**Lista de tareas:**
• 1. Enumerar los nombres propios de lugar que aparecen en el fragmento sobre el director de Luces al atardecer, sin repeticiones ni adjetivos gentilicios.
• 2. Responder, a partir del fragmento, lo siguiente:
(a) ¿Qué premio recibió el director en París?
(b) ¿A principios de qué año afirmó que el poder está en manos del capital?
(c) ¿Qué presidente cita como advertencia contra la unión entre el capital y la industria armamentística?
• 3. Transcribir del fragmento el tramo que va desde "Dijo allí, cuando" hasta "llamados líderes mundiales.".

**Fragmento proporcionado:**
----
Dijo allí, cuando recibió en París el premio del Cine Europeo al mejor director: “Cada uno decide si damos patadas o matamos a los que no tienen nada o a nuestros vecinos, o les ayudamos con un poco de pan y vino tinto. Yo prefiero la segunda opción. Quien da, recibe, y así eres más feliz, aunque nunca se sepa bien qué es eso de la felicidad”.
El mundo en las peores manos
En los últimos años, el director de Luces al atardecer (2006) fue volviéndose una suerte de contestatario político que indaga sin tapujos en la impiedad del avance neoliberal que viene diezmando poblaciones con vertiginosidad comparable a la que ahora produce el coronavirus. Y, claro, desnuda la necedad de los llamados líderes mundiales.
A principios de 2018, cuando las barcas atestadas de refugiados se hundían o naufragaban frente a las costas europeas sin que nadie hiciese nada por impedirlo, apuntó: “El poder está en manos del capital, que está conducido por idiotas peligrosos.
El mundo está en las peores manos posibles. El problema de los refugiados no ha hecho más que empezar. Cuando era niño confiaba en Europa. Hoy es una vergüenza para Europa que no se haga caso a este drama.
Las potencias prueban sus armas en Siria. Este planeta nunca tuvo tantos sociópatas en el poder. El presidente (Dwight D.) Eisenhower, alguien insospechable de estar a la izquierda de algo, dijo que había que evitar la unión entre el capital y la industria armamentística, que es exactamente lo que hoy ocurre”.
Transmitir con humor
Y fue más allá señalando que los organismos internacionales que deberían mediar en salvaguarda de toda la humanidad sin importar origen, procedencia o color de la piel obedecen a un solo mandatario, quien digita sobre las resoluciones que allí se toman.
----
**Extracto de datos:**

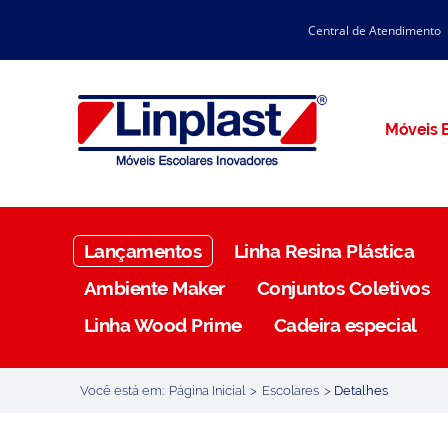
Central de Atendimento
CATÁLOGO LINPLAST 2025
INÍCIO
SOBRE A EMPRESA
Linha Resina Plástica
Móveis E
Maternal
Infantil
Juvenil
Lançamentos
Linha Resina Plástica
Adulto
Ambiente Maker
Conjuntos Coletivos
Universitária
Linha Wood Prime
Cadeira especial
Armários / Nichos
Ambiente Maker
Você está em:
Página Inicial
>
Escolares
>
Detalhes
Conjuntos Coletivos
Refeitório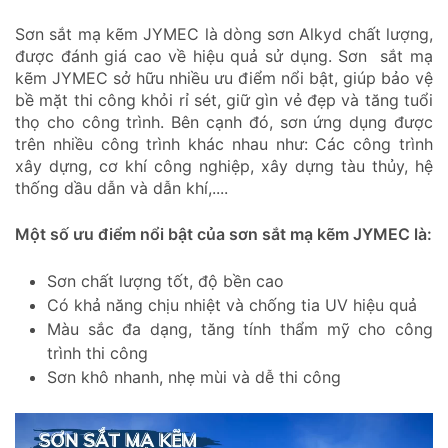
Sơn sắt mạ kẽm JYMEC là dòng sơn Alkyd chất lượng,
được đánh giá cao về hiệu quả sử dụng. Sơn sắt mạ
kẽm JYMEC sở hữu nhiều ưu điểm nổi bật, giúp bảo vệ
bề mặt thi công khỏi rỉ sét, giữ gìn vẻ đẹp và tăng tuổi
thọ cho công trình. Bên cạnh đó, sơn ứng dụng được
trên nhiều công trình khác nhau như: Các công trình
xây dựng, cơ khí công nghiệp, xây dựng tàu thủy, hệ
thống dầu dẫn và dẫn khí,....
Một số ưu điểm nổi bật của sơn sắt mạ kẽm JYMEC là:
Sơn chất lượng tốt, độ bền cao
Có khả năng chịu nhiệt và chống tia UV hiệu quả
Màu sắc đa dạng, tăng tính thẩm mỹ cho công
trình thi công
Sơn khô nhanh, nhẹ mùi và dễ thi công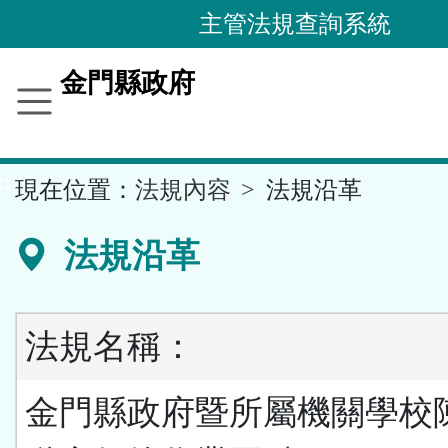
跳
主管法規查詢系統
到
主
金門縣政府
要
內
容
::
現在位置：
法規內容
法規沿革
區
塊
法規沿革
法規名稱：
金門縣政府暨所屬機關學校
----
**Soluciones:**
• 1.
París
Europa
Siria

• 2.
(a) El premio del Cine Europeo al mejor director.
(b) 2018.
(c) Dwight D. Eisenhower.

• 3.
Dijo allí, cuando recibió en París el premio del Cine Europeo al mejor director: “Cada uno decide si damos patadas o matamos a los que no tienen nada o a nuestros vecinos, o les ayudamos con un poco de pan y vino tinto. Yo prefiero la segunda opción. Quien da, recibe, y así eres más feliz, aunque nunca se sepa bien qué es eso de la felicidad”.
El mundo en las peores manos
En los últimos años, el director de Luces al atardecer (2006) fue volviéndose una suerte de contestatario político que indaga sin tapujos en la impiedad del avance neoliberal que viene diezmando poblaciones con vertiginosidad comparable a la que ahora produce el coronavirus. Y, claro, desnuda la necedad de los llamados líderes mundiales.